Among the entries below, find every line that has "significant" and pull it out.

^^^^^^^^^^^^^^^^

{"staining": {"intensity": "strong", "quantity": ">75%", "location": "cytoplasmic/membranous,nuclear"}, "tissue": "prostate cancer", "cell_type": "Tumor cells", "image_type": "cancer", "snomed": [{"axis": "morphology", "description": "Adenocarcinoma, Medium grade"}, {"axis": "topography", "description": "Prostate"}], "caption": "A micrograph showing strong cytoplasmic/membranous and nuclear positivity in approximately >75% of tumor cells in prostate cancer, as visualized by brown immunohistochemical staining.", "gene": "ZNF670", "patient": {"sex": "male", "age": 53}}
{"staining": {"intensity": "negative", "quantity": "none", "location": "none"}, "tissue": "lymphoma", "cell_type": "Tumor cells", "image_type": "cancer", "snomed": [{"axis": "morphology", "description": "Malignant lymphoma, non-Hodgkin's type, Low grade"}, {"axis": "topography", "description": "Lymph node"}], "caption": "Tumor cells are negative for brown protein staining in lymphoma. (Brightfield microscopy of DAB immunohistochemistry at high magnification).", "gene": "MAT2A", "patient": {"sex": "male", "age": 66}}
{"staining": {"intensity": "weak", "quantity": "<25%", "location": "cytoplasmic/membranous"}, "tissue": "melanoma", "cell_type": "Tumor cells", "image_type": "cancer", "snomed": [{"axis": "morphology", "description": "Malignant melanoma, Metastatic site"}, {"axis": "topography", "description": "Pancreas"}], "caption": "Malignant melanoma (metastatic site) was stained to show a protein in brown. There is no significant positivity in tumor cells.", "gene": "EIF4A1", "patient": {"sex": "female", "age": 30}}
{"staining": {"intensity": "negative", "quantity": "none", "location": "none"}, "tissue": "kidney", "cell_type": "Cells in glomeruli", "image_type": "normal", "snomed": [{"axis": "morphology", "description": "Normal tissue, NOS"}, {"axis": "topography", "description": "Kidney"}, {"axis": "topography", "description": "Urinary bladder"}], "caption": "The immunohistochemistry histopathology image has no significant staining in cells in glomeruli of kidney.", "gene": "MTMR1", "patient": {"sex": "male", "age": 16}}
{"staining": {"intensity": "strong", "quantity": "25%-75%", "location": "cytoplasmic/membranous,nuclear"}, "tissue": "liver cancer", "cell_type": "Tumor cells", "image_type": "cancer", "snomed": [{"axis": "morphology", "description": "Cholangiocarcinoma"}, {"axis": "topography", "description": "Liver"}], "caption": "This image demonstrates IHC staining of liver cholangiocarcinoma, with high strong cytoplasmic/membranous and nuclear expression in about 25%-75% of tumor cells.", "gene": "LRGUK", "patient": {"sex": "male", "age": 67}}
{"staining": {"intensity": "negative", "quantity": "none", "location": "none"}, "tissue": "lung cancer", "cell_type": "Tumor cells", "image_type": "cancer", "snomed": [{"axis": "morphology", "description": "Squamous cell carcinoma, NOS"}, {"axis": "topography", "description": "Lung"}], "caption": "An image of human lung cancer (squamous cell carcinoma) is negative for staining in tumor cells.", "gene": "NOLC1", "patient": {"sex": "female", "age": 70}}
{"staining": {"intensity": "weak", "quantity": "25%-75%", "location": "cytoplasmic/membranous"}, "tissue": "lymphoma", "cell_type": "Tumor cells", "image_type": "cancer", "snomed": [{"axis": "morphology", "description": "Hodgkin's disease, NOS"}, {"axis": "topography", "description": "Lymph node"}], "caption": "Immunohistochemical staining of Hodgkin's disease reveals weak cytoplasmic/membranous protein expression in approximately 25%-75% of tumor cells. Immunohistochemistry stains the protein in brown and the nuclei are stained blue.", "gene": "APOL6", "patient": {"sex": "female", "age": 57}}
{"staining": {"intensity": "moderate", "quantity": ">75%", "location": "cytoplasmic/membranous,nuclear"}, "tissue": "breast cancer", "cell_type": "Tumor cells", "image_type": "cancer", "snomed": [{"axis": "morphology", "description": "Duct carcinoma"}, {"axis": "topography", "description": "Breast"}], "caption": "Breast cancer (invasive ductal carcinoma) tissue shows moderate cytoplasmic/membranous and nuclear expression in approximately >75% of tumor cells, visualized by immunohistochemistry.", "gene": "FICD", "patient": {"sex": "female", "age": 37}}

^^^^^^^^^^^^^^^^

▶ Task result:
{"staining": {"intensity": "weak", "quantity": "<25%", "location": "cytoplasmic/membranous"}, "tissue": "melanoma", "cell_type": "Tumor cells", "image_type": "cancer", "snomed": [{"axis": "morphology", "description": "Malignant melanoma, Metastatic site"}, {"axis": "topography", "description": "Pancreas"}], "caption": "Malignant melanoma (metastatic site) was stained to show a protein in brown. There is no significant positivity in tumor cells.", "gene": "EIF4A1", "patient": {"sex": "female", "age": 30}}
{"staining": {"intensity": "negative", "quantity": "none", "location": "none"}, "tissue": "kidney", "cell_type": "Cells in glomeruli", "image_type": "normal", "snomed": [{"axis": "morphology", "description": "Normal tissue, NOS"}, {"axis": "topography", "description": "Kidney"}, {"axis": "topography", "description": "Urinary bladder"}], "caption": "The immunohistochemistry histopathology image has no significant staining in cells in glomeruli of kidney.", "gene": "MTMR1", "patient": {"sex": "male", "age": 16}}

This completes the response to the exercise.